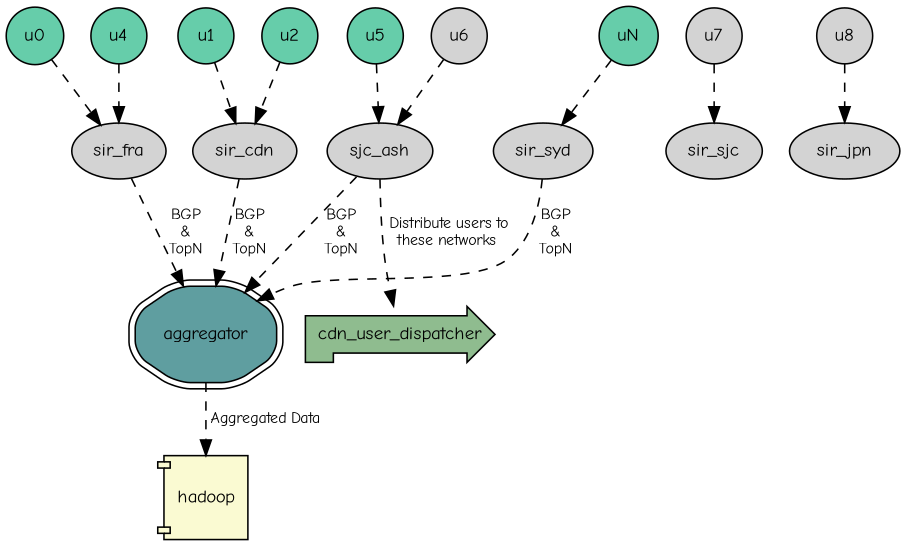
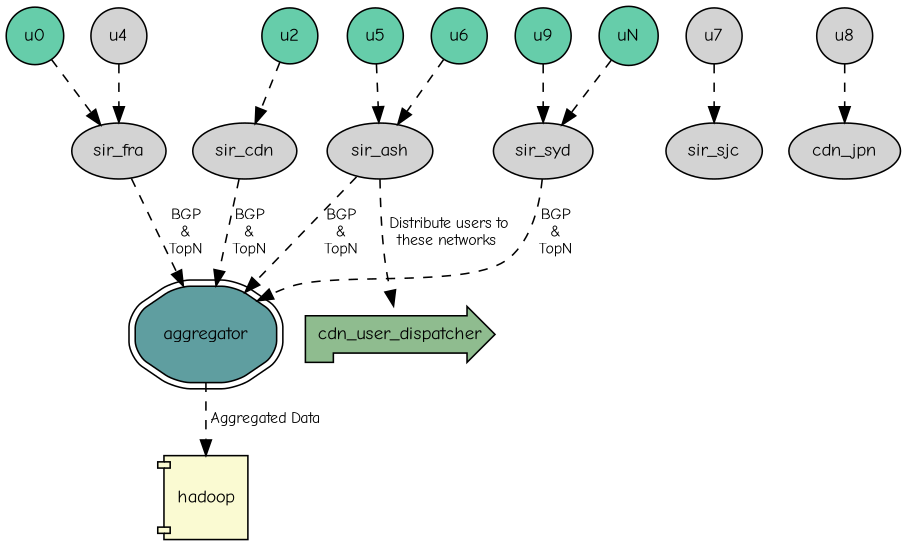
  digraph {
    bgcolor="#ffffff5f"
    fontname="Comic Neue"
    node [fillcolor="#66CDAA" fontname="Comic Neue" fontsize=12 shape=circle style="rounded,filled"]
    edge [fontname="Comic Neue" fontsize=10 style=dashed]
    aggregator [fillcolor="#5F9EA0" height=0.75 shape=doubleoctagon width=0.75]
    hadoop [fillcolor="#FAFAD2" height=0.75 shape=component width=0.75]
    cdn_user_dispatcher [fillcolor="#8FBC8F" shape=rpromoter]
    n4 [label=sir_cdn shape=ellipse fillcolor=""]
-   u1
    u2
    n7 [label=u0]
    sir_fra [shape=ellipse fillcolor=""]
-   u4
-   sir_ash [shape=ellipse label=sjc_ash fillcolor=""]
+   u4 [fillcolor=lightgrey]
+   sir_ash [shape=ellipse fillcolor=""]
    u5
-   u6 [fillcolor=lightgrey]
+   u6
    u7 [fillcolor=lightgrey]
    sir_sjc [shape=ellipse fillcolor=""]
    u8 [fillcolor=lightgrey]
-   sir_jpn [shape=ellipse fillcolor=""]
+   sir_jpn [shape=ellipse label=cdn_jpn fillcolor=""]
    sir_syd [shape=ellipse fillcolor=""]
+   u9
    uN
    aggregator -> hadoop [label=" Aggregated Data"]
    n4 -> aggregator [label="BGP\n&\nTopN"]
-   u1 -> n4
    u2 -> n4
    n7 -> sir_fra
    sir_fra -> aggregator [label="BGP\n&\nTopN"]
    u4 -> sir_fra
    sir_ash -> aggregator [label="BGP\n&\nTopN"]
    sir_ash -> cdn_user_dispatcher [label=" Distribute users to\nthese networks"]
    u5 -> sir_ash
    u6 -> sir_ash
    u7 -> sir_sjc
    u8 -> sir_jpn
    sir_syd -> aggregator [label="BGP\n&\nTopN"]
+   u9 -> sir_syd
    uN -> sir_syd
  }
★ ★ ★ ★ ★ ★ ★
▶ _Aim_
Set out every line of the entries above as a numbered list, skipping any blank lines and leaving the pictures out.

▶ _Complete output_
1.   digraph {
2.     bgcolor="#ffffff5f"
3.     fontname="Comic Neue"
4.     node [fillcolor="#66CDAA" fontname="Comic Neue" fontsize=12 shape=circle style="rounded,filled"]
5.     edge [fontname="Comic Neue" fontsize=10 style=dashed]
6.     aggregator [fillcolor="#5F9EA0" height=0.75 shape=doubleoctagon width=0.75]
7.     hadoop [fillcolor="#FAFAD2" height=0.75 shape=component width=0.75]
8.     cdn_user_dispatcher [fillcolor="#8FBC8F" shape=rpromoter]
9.     n4 [label=sir_cdn shape=ellipse fillcolor=""]
10. -   u1
11.     u2
12.     n7 [label=u0]
13.     sir_fra [shape=ellipse fillcolor=""]
14. -   u4
15. -   sir_ash [shape=ellipse label=sjc_ash fillcolor=""]
16. +   u4 [fillcolor=lightgrey]
17. +   sir_ash [shape=ellipse fillcolor=""]
18.     u5
19. -   u6 [fillcolor=lightgrey]
20. +   u6
21.     u7 [fillcolor=lightgrey]
22.     sir_sjc [shape=ellipse fillcolor=""]
23.     u8 [fillcolor=lightgrey]
24. -   sir_jpn [shape=ellipse fillcolor=""]
25. +   sir_jpn [shape=ellipse label=cdn_jpn fillcolor=""]
26.     sir_syd [shape=ellipse fillcolor=""]
27. +   u9
28.     uN
29.     aggregator -> hadoop [label=" Aggregated Data"]
30.     n4 -> aggregator [label="BGP\n&\nTopN"]
31. -   u1 -> n4
32.     u2 -> n4
33.     n7 -> sir_fra
34.     sir_fra -> aggregator [label="BGP\n&\nTopN"]
35.     u4 -> sir_fra
36.     sir_ash -> aggregator [label="BGP\n&\nTopN"]
37.     sir_ash -> cdn_user_dispatcher [label=" Distribute users to\nthese networks"]
38.     u5 -> sir_ash
39.     u6 -> sir_ash
40.     u7 -> sir_sjc
41.     u8 -> sir_jpn
42.     sir_syd -> aggregator [label="BGP\n&\nTopN"]
43. +   u9 -> sir_syd
44.     uN -> sir_syd
45.   }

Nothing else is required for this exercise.